50-experiments.Rmd

---
title: "50-experiments"
output: html_notebook
---

Running the modeling pipeline under different conditions. Each unique set of conditions is termed an "experiment". Several experiments can be grouped together in one notebook where appropriate. The purpose of having multiple experiments is more or less to see how our predictions change under different sets of assumptions. Some possible examples of things to vary from one experiment to another are:

* _Source of forecasts_ We build forecasts off data from Nashville, but we could do so using data from other cities. This could (roughly) be used to answer the question, "What if we implemented the policies of San Francisco/Austin?"

* _The source of uncertainty_ Bootstrapping features vs. sampling from some fit cdf (see `42`) when generating synthetic permits is one way to do this. Multivariate vs. univariate bootstrapping is another way to do this. Alternatives to Gaussian draws from the forecasts (`40`+`41`) could be considered.

* _Source of features_ We build the synthetic permits (`42`) using real permits from the last five years in Nashville. We could instead use a different city or a shorter timespan (i.e., only use data from the most recent year in Nashville).
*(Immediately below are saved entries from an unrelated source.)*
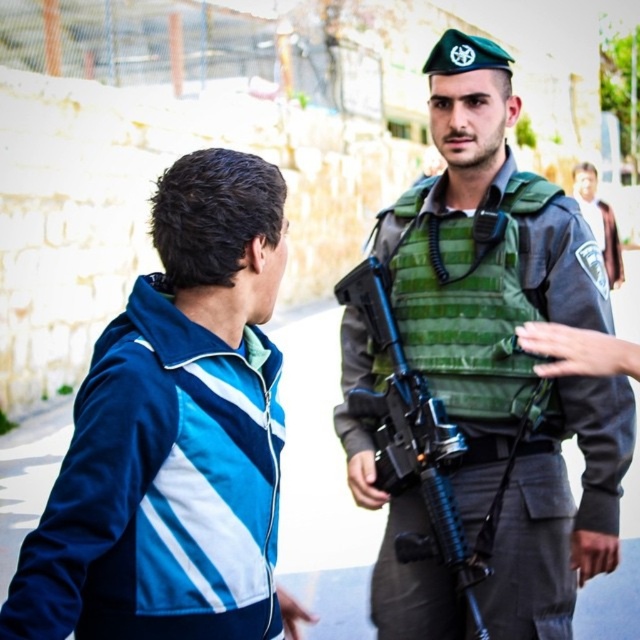
Question: Which object is closer to the camera taking this photo?

Choices:
 (A) green uniform at center
 (B) matte black rifle at center
 (C) green fabric vest at center
 (D) blue fabric jacket at upper left

Answer: (D)

Question: Is green fabric vest at center to the left of matte black rifle at center from the viewer's perspective?

Choices:
 (A) yes
 (B) no

Answer: (B)

Question: Which object appears closest to the camera in this image?

Choices:
 (A) blue fabric jacket at upper left
 (B) green fabric vest at center
 (C) green uniform at center

Answer: (A)

Question: Can you confirm if blue fabric jacket at upper left is positioned to the left of matte black rifle at center?

Choices:
 (A) no
 (B) yes

Answer: (B)

Question: Is matte black rifle at center wider than green uniform at center?

Choices:
 (A) no
 (B) yes

Answer: (A)

Question: Which point is farther to the camera?

Choices:
 (A) (520, 637)
 (B) (611, 212)
 (C) (211, 186)
 (D) (392, 428)

Answer: (B)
Here are things we do not intend to change from one experiment to another:

* _The tonnage prediction model_ We will choose the best-performing model in `44`. As such, different experiments are not intended to check the predictions of worse-performing models against the better model. (A potential exception to this is if, in the future, more data becomes available with which we could train a new model.)

Last, here are things that _could_ change, but maybe we should just stick to one:

* _The forecasts_ We currently build simple time series forecasts of `npermits` for all the subtypes that can be constructed from the categorical columns `project_type` and `comm_v_res`. We could (a) use different categorical columns or (b) use more (socioeconomic) information to improve these time series. Ultimately, we probably should just use the "best" forecast for all experiments. The problem is that the way we gauge how well a given forecast method does is by cutting out the final six months of data to use for testing. Using an RMSE on this small of a set of data and using that to say which forecast is "best" just feels like mistaking noise for signal. Thus, I'd probably advocate for treating the forecasts themselves as _assumptions_ (and thus varying them in the experiments), in contrast to the model, for which metrics of predictive power are more meaningful.